(Set of tasks):
1 - According to the article about CIO University, in what year was CIO University founded?
2 - Carry on the article about CIO University from the point where it stops.

(Reading text):
----

A University of One's Own

Just as Harvard's 3E Project has gained definition over the years, CIO University -- a virtual consortium of universities run by the U.S. General Services Administration (GSA) -- has come a long way since its founding in 1997. At that time, the one-year-old CIO Council was working toward an understanding of the competencies needed to determine whether a CIO and his or her organization are successful.

Once Council members had a list of competencies in hand, Emory Miller, director of the GSA's Office of Professional Development, said he pulled together 100 members of government, industry and academia to turn those core competencies into learning objectives. Once established, Miller said, "we approached universities and asked whether they were willing to develop a program that would address these needs."

Today, CIO University consists of educational programs located at George Washington University, George Mason University, Carnegie Mellon University, La Salle University, Syracuse University, Loyola University Chicago and the University of Maryland University College. While the administration and actual education is handled privately by each university, CIO University provides the educational framework that holds everything together. "The academic communities tailored their programs to meet our competencies," said Miller. "And we've developed a timetable to determine when to modify the competencies, after which the universities modify their programs to match ours."

The basic CIO University program is modeled on the cohort concept of having industry and government experts together in classrooms to share their experiences for students, who tend to already hold senior executive positions. "This program isn't for someone coming straight off a bachelor's degree," said Miller. "If you're going to be a CIO or senior-level manager, you need more than the theoretical knowledge you'd learn in a classroom."

Andres Fortino, associate dean for academic development at the George Mason University School of Management, explained how the program works at George Mason: "Our Masters of Science in Technology Management program is based on our M.B.A. program of the basics of business -- economics, marketing, project management, finance, organizational behavior, teamwork -- but it also delves deeply into the issues a CIO confronts, such as determining best practices, using IT for strategic advantage and building business cases for IT solutions."

For their final project, students must pitch a business case in front of a group of executives. "They get grilled, and they learn how to make a case and pitch it effectively," said Fortino. "It's a wonderful process to see the transformation that takes place in them."

----

Stored dataset items
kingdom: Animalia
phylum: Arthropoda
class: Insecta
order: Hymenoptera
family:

----

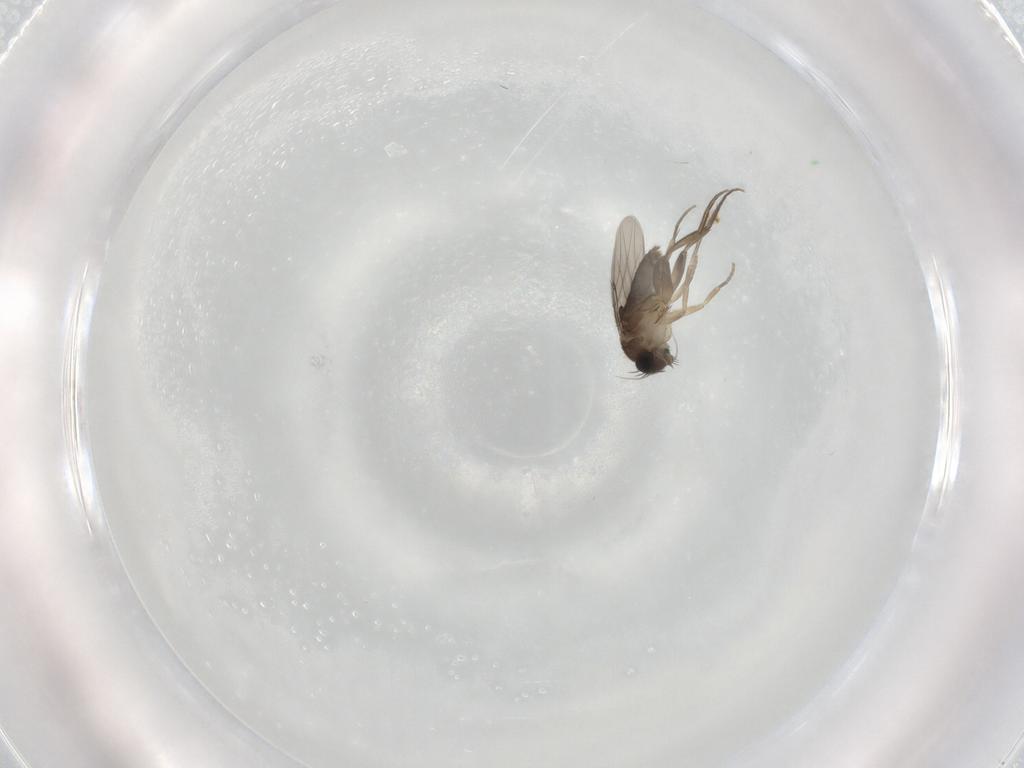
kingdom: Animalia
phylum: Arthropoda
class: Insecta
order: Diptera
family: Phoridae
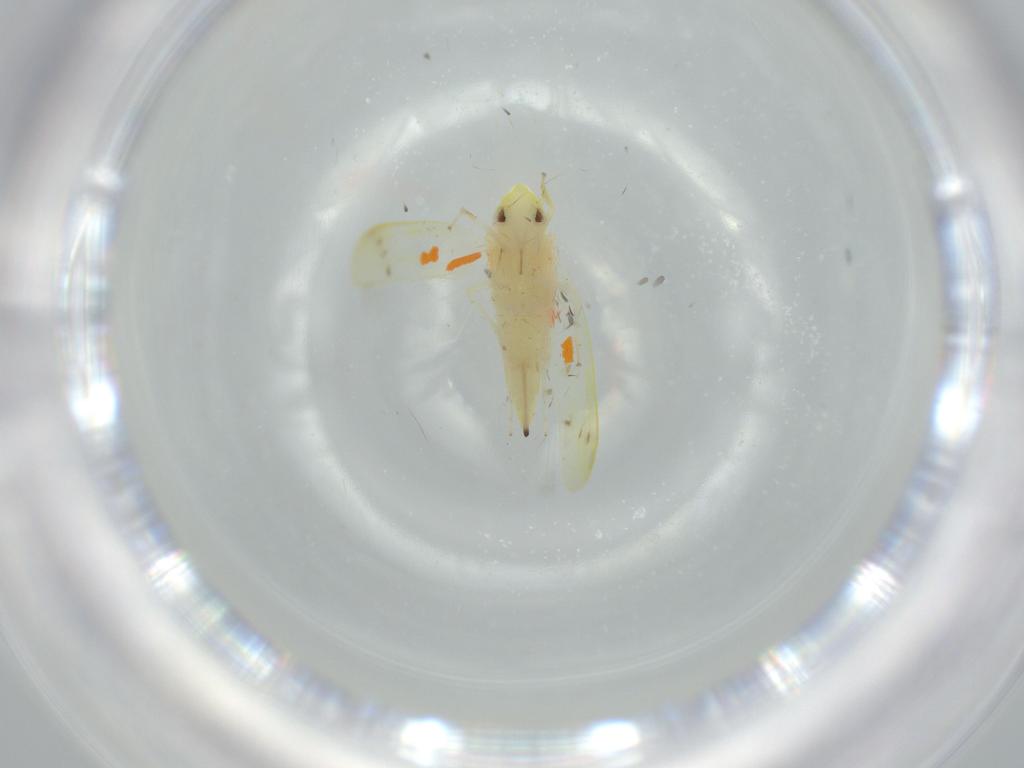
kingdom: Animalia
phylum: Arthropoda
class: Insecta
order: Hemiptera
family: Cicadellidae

----

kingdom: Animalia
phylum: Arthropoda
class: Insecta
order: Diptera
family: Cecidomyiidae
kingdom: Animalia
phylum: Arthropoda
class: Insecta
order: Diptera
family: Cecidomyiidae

----

(Written answers):
1 - 1997

2 -
George Mason University also sends its students to Europe for an international residency. "They study innovation systems in the EU and its regulatory environment," said Fortino. "They study how governments promote the fusion of technology." This past summer, for example, European business leaders, politicians and academics told students how broadband technology is being incorporated across the continent.

The number of graduates who have received their CIO University certificate has risen from 18 in the class of 2000, to 39 in 2001, 94 in 2002, and 138 in 2003.

Officials in China and Japan contacted the GSA about joining CIO University, but the GSA only issued guidance on how those countries can start programs of their own. After all, any partnership with an outside nation would dilute the effectiveness of CIO University in the United States. "Both government and industry are learning from each other," said Miller. "Prior to CIO University, you had universities marketing to government as best they could, but now we've gone light years ahead in moving these communities together."

George Mason, for instance, had four graduating classes prior to becoming part of CIO University. After joining CIO University, Fortino said, "we began moving toward creating more executives and IT managers, basically those who fill the role of CIO." Fortino said they were pleased with the program because it was created by industry executives from companies that provide services to government, such as Booz Allen and BPG. "The program helps the government get exposure to a whole pool of potential candidates."

Education for All

Unlike CIO University and the 3E Project, the Information School at the University of Washington doesn't restrict its CIO-related education to those with work experience, instead inviting interested students of all ages and backgrounds.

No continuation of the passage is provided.